Henze hat zu diesem Stoff eine Musik von außerordentlicher Dichte der Expression geschrieben (sieht man von einigen Längen ab). Zwar bedient er sich nur eines Kammermusikensembles und ist sein Instrumentalsatz unerhört differenziert und über weite Strecken filigranhaft durchbrochen. Aber die Ausdrucks- und Aussagekraft der Vokallinien ist von starker Intensität erfüllt. Die im "König Hirsch" erstmals zutage- getretene und im "Prinzen von Homburg" noch deutlicher gewordene Tendenz, der menschlichen Stimme den Primat in der Oper zuzuerkennen, wird in der "Elegie" mit aller Konsequenz weiterverfolgt, in den Soli wie in den Ensemblesätzen, in denen sich manchmal Klangwirkungen von zauberischem Reiz ergeben. Das vor nicht allzu langer Zeit unverhohlen ausgesprochene Bekenntnis zur traditionellen Oper italienischer Provenienz, vor allem zu Bellini sowie zum frühen und mittleren Verdi, wird in diesem Werk wiederholt. Nicht in dem Sinne etwa, daß Henze reumütig zu einer biederen, wenn auch vielleicht etwas geschärften Dreiklangsharmonik und zur Hm-ta-ta-Begleitung zurückgekehrt wäre – das beileibe nicht. Die äußerst kantable Führung der Singstimmen jedoch, ihr Verhältnis zum Instrumentalpart, die Charakterisierung der Personen durch das verschiedenartige Melos – typisch z.B. die extremen Intervallsprünge für die Gestalt der wahnbefangenen Hilda Mack -, die Ausleuchtung innerer und äußerer Situationen durch wechselnde Klänge und Klanggruppen – das alles und manches andere mehr läßt die südlichen Vorbilder leicht erkennen. Der Vorherrschaft des Gesanges scheint sich selbst die Harmonik unterzuordnen, die sich nirgends als Selbstzweck hervordrängt. Unserer Kenntnis nach hat Henze noch in keinem anderen Werk harmonisch so eingängig musiziert wie in dieser seiner jüngsten Oper.

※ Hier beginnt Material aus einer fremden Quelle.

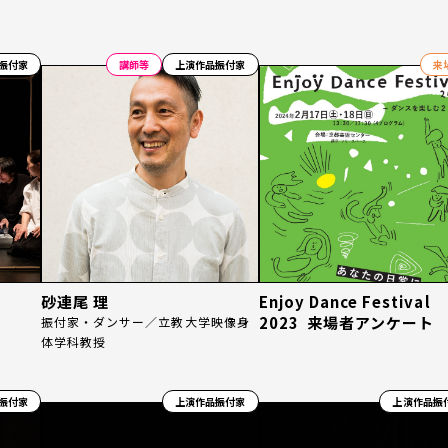
振付家
講師等
上演作品振付家
来
砂連尾 理
Enjoy Dance Festival
2023 来場者アンケート
振付家・ダンサー／立教大学映像身
体学科教授
振付家
上演作品振付家
上演作品振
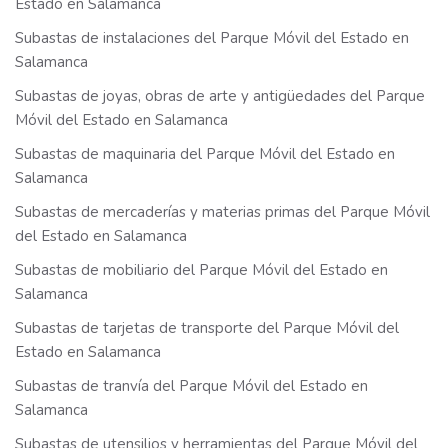
Estado en Salamanca
Subastas de instalaciones del Parque Móvil del Estado en
Salamanca
Subastas de joyas, obras de arte y antigüedades del Parque
Móvil del Estado en Salamanca
Subastas de maquinaria del Parque Móvil del Estado en
Salamanca
Subastas de mercaderías y materias primas del Parque Móvil
del Estado en Salamanca
Subastas de mobiliario del Parque Móvil del Estado en
Salamanca
Subastas de tarjetas de transporte del Parque Móvil del
Estado en Salamanca
Subastas de tranvía del Parque Móvil del Estado en
Salamanca
Subastas de utensilios y herramientas del Parque Móvil del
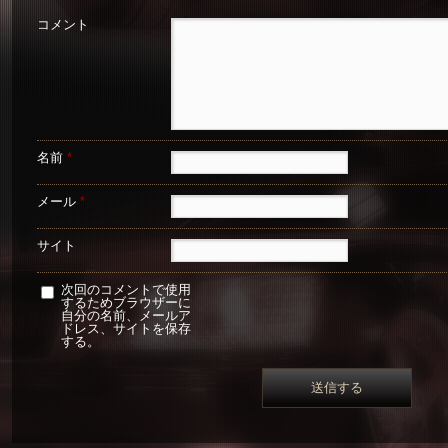
コメント
名前
*
メール
*
サイト
次回のコメントで使用
するためブラウザーに
自分の名前、メールア
ドレス、サイトを保存
する。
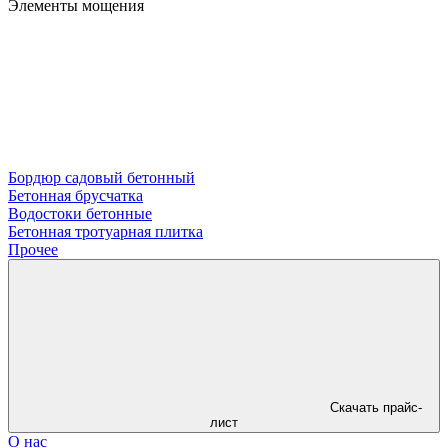
Элементы мощения
Бордюр садовый бетонный
Бетонная брусчатка
Водостоки бетонные
Бетонная тротуарная плитка
Прочее
Скачать прайс-
лист
О нас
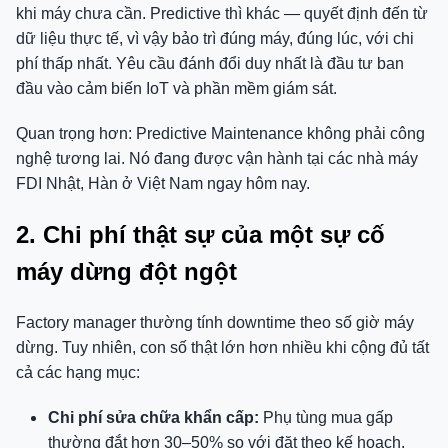
khi máy chưa cần. Predictive thì khác — quyết định đến từ
dữ liệu thực tế, vì vậy bảo trì đúng máy, đúng lúc, với chi
phí thấp nhất. Yêu cầu đánh đổi duy nhất là đầu tư ban
đầu vào cảm biến IoT và phần mềm giám sát.
Quan trọng hơn: Predictive Maintenance không phải công
nghệ tương lai. Nó đang được vận hành tại các nhà máy
FDI Nhật, Hàn ở Việt Nam ngay hôm nay.
2. Chi phí thật sự của một sự cố
máy dừng đột ngột
Factory manager thường tính downtime theo số giờ máy
dừng. Tuy nhiên, con số thật lớn hơn nhiều khi cộng đủ tất
cả các hạng mục:
Chi phí sửa chữa khẩn cấp:
Phụ tùng mua gấp
thường đắt hơn 30–50% so với đặt theo kế hoạch.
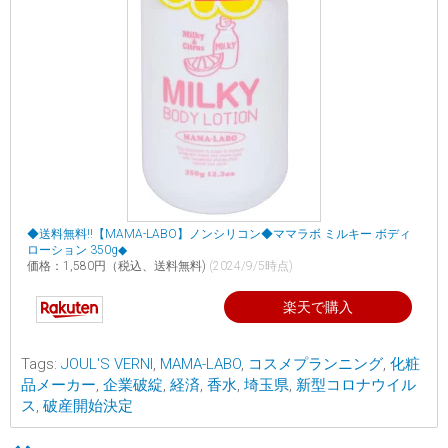
◆送料無料!!【MAMA-LABO】ノンシリコン◆ママラボ ミルキー ボディ
ローション 350g◆
価格：1,580円（税込、送料無料)
(2024/9/5時点)
楽天で購入
Tags:
JOUL'S VERNI
,
MAMA-LABO
,
コスメプランニング
,
化粧
品メーカー
,
企業破綻
,
経済
,
香水
,
埼玉県
,
新型コロナウイル
ス
,
破産開始決定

Weniger glücklich schien er als Regisseur verfahren zu haben. Die von ihm betreute Inszenierung war wohl präzise im Ablauf und nicht arm an Ideen, aber auch, zumindest in der Führung der Gruppen, recht konventionell – wobei allerdings die Frage offenbleiben könnte, ob nicht auch hier das Konventionelle Absicht war.

Im übrigen zeichnete für die Aufführung die Bayerische Staatsoper München verantwortlich, die mit Dietrich Fischer-Dieskau (in einer – beabsichtigten? – Gerhart-Hauptmann-Maske), Karl-Christian Kohn, Friedrich Lenz, Ingeborg Bremert, Lilian Benningsen, Eva-Maria Rogner und Hubert Hilten ausgezeichnete Kräfte einzusetzen hatte und damit zum unbestreitbaren Erfolg des Werkes wesentlich beitrug. Das gilt auch für das Bühnenbild von Helmut Jürgens, das zwischen Realismus und Phantastik genau ausgependelt war, für die Instrumentalisten, deren jeder durchweg solistische Aufgaben zu erfüllen hatte, und für den Dirigenten Heinrich Bender, der sich mit großer Sicherheit in der komplizierten Partitur auskannte und alle Kräfte diesseits und jenseits der Rampe ebenso exakt und energisch wie geschmeidig führte.